Holiday Ice, however, requested a review by the full Commission. Upon review, the Commission reversed and vacated the award of benefits after finding Mizelle’s willful violation of a statute had caused his injuries.
The Commission noted that the only impact to which Mizelle testified was his body hitting the ground after he was ejected from the vehicle. He did not testify to any pain or injuries prior to that. Additionally, the Commission pointed to Dr. Martyak’s opinion supporting the conclusion that Mizelle’s injuries resulted from hitting the ground after being ejected from the truck. Mizelle appealed the Commission’s decision to the Court of Appeals of Virginia.
In order to receive benefits for an injury under the Virginia Workers’ Compensation Act, an employee needs to provide evidence proving the injury was caused by an accident, was sustained in the course of employment and arose out of employment.
On the other hand, when claiming willful misconduct, an employer needs to prove that the safety rule or other duty was reasonable, was known to the employee and was for the employee’s benefit, and that the employee intentionally engaged in the forbidden act. The employer also needs to prove that the employee’s misconduct was a cause of injury.
In his appeal, Mizelle argued the Commission was incorrect in finding that he willingly failed to put on his seat belt and that this failure to wear his seat belt was the cause of his injuries.

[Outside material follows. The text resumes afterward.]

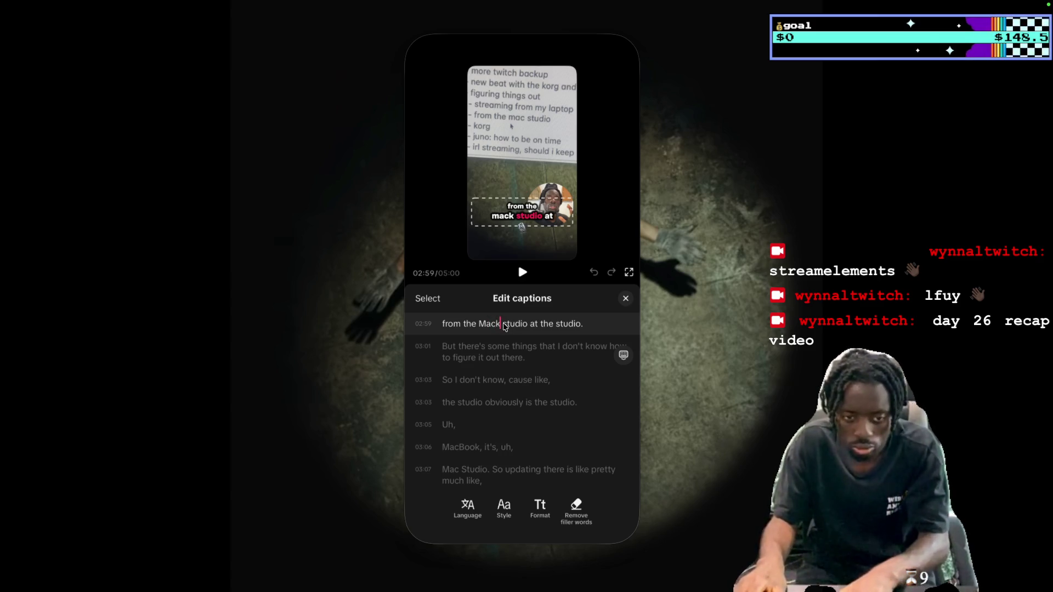
key("BackSpace")
left_click(522, 272)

He contended that Holiday Ice was required to prove his intention not to wear his seat belt, and this required evidence of more than negligence through inattention.
He also argued that there was insufficient credible evidence to prove that his injuries were caused by his failure to wear his seat belt. He contended that although he only testified to the impact when he hit the ground after being ejected from the truck, given the nature of the collision and his loss of consciousness, he would not have been able to differentiate the impact from the collision and the impact from hitting the ground.
Additionally, Mizelle claimed there is no credible evidence that his injuries would have been prevented by wearing a seat belt. He challenged the Commission’s reliance on Dr. Martyak’s opinion because the questionnaire completed by the doctor was prepared by Holiday Ice’s counsel, lacked a narrative format and contained leading and conclusory assertions, according to the court record.
In its decision, the appeals court found that it is unnecessary for Holiday Ice to provide evidence showing Mizelle knew Virginia’s seat belt law and was determined to break it, because it is enough to show that he knew of the rule and intentionally did not wear his seat belt.
Additionally, Mizelle testified that he intended to put his seat belt on “at some point,” but did not put it on when he began driving the truck. The appeals court stated this shows he was purposefully violating the rule. With this in mind, it concluded the Commission was correct in finding that Mizelle’s failure to wear his seat belt was willful.
The court was also not persuaded by Mizelle’s argument that there is no credible evidence his injuries could have been prevented by wearing a seat belt, as Dr. Martyak stated Mizelle’s injuries were consistent with being ejected from the vehicle and having an impact with the ground, rather than being due to other factors.
With this in mind, the court found credible evidence to support the Commission’s determination that Mizelle willfully failed to wear a seat belt and that this was the cause of his injuries. It affirmed the Commission’s decision that Mizelle’s willful misconduct barred him from receiving an award of benefits.
The case is Parker Mizelle v. Holiday Ice, Inc. and Graphic Arts Mutual Insurance Company.